Parma, 19 maggio 2022 – Attraverso un comunicato stampa, Arera ha fatto sapere che da gennaio 2023 nelle bollette di luce e gas saranno contenute informazioni aggiuntive, per garantire agli utenti maggiore trasparenza.

LE MODIFICHE – L’intervento di Arera modifica la cosiddetta “bolletta 2.0” ricevuta a casa dagli utenti. La fattura che viene inviata in forma cartacea contiene già delle informazioni minime che sono previste dall’Autorità e che, come annunciato, dal 1° gennaio del 2023 saranno integrate per far sì che la fattura diventi uno strumento ancora più utile per il consumatore.

La bolletta, infatti, è lo strumento che ci permette di verificare quanto dobbiamo pagare, la correttezza dei dati e la corrispondenza dei consumi fatturati e dei consumi effettivi e, dal 2023, diventerà anche lo strumento che ci permetterà di avere a disposizione maggiori dati per poter effettuare una scelta consapevole in caso di cambio di fornitore o di offerta commerciale di luce o gas. Attraverso questa delibera, l’Autorità obbligherà infatti i gestori a inserire una serie di dati aggiuntivi: compariranno ad esempio il consumo annuo, il codice dell’offerta di luce e gas sottoscritto, la spesa annua sostenuta dal cliente finale.
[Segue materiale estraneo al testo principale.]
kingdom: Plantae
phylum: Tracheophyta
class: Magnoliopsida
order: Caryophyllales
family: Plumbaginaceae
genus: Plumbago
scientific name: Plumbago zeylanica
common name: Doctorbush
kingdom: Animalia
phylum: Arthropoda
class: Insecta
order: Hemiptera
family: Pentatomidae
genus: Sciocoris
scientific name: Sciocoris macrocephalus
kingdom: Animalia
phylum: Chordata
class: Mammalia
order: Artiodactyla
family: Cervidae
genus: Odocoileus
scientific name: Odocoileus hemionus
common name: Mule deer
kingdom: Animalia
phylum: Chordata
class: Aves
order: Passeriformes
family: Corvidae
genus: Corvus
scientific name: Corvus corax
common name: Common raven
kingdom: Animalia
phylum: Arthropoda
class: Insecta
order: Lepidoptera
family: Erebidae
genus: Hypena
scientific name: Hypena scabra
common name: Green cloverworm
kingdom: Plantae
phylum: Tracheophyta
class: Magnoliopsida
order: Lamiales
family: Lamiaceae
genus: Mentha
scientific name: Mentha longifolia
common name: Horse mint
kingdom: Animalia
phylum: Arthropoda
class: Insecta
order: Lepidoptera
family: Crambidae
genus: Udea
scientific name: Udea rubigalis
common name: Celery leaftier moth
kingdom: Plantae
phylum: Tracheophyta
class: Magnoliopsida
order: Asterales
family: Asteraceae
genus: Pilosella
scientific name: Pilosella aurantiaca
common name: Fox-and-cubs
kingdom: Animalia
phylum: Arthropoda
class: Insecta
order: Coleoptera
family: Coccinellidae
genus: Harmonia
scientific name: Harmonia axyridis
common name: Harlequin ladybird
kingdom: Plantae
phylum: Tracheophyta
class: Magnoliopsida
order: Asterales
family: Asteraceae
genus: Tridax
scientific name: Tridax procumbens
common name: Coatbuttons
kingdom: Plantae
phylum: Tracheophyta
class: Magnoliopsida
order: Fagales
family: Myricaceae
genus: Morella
IL PARERE DI CONFCONSUMATORI – Si tratta sicuramente di informazioni utili che il consumatore deve conoscere nel momento in cui decide di cambiare la propria offerta commerciale e ha quindi necessità di avere dei parametri numerici da confrontare. Confconsumatori rileva però una mancanza importante, e cioè il costo della materia prima applicato in fattura. Le Associazioni dei consumatori avevano già fatto presente all’Autorità che questo dato sarebbe stato importante, visto che nel mercato libero è proprio il prezzo della materia prima che cambia da gestore a gestore, e quindi dovrebbe essere il primo dato fornito al consumatore in maniera esplicita affinché possa confrontarlo con il costo della materia prima proposto dalle diverse offerte commerciali di luce e gas.

Anche le altre informazioni che l’Autorità impone ai venditori di esplicitare in fattura sono volte alla tutela del consumatore: è previsto l’inserimento l’indicazione sulla modalità di attivazione del Servizio Conciliazione, il link dello “Sportello per il consumatore Energia e Ambiente”, il link del “Portale Consumi” e il link al “Portale Offerte luce e gas”.  Tuttavia, manca un riferimento alle Associazioni dei consumatori e alla possibilità di aderire a un servizio di conciliazione paritetica fornito proprio dalle associazioni; manca cioè l’alternativa al servizio di conciliazione dell’Autorità che, seppur gratuito, non è uno strumento di semplice utilizzo. Il sistema ADR delle conciliazioni paritetiche portato avanti dalle Associazioni dei consumatori con ottimi risultati viene dimenticato dall’Autorità, che non valorizza l’importante ruolo delle stesse nell’aiutare gli utenti. Sottolineiamo infine come non sia menzionato nemmeno il progetto nazionale “Energia: diritti a viva voce”, che riunisce tutte le Associazioni dei consumatori nel supporto ai consumatori per le problematiche legate a luce, acqua e gas, finanziato inoltre proprio dall’Autorità. Non si comprende come mai l’Autorità promuova un progetto che prevede degli sportelli a copertura nazionale che garantiscono aiuto gratuito ai consumatori in materia di energia e acqua ed eviti poi di pubblicizzarlo e di farne menzione.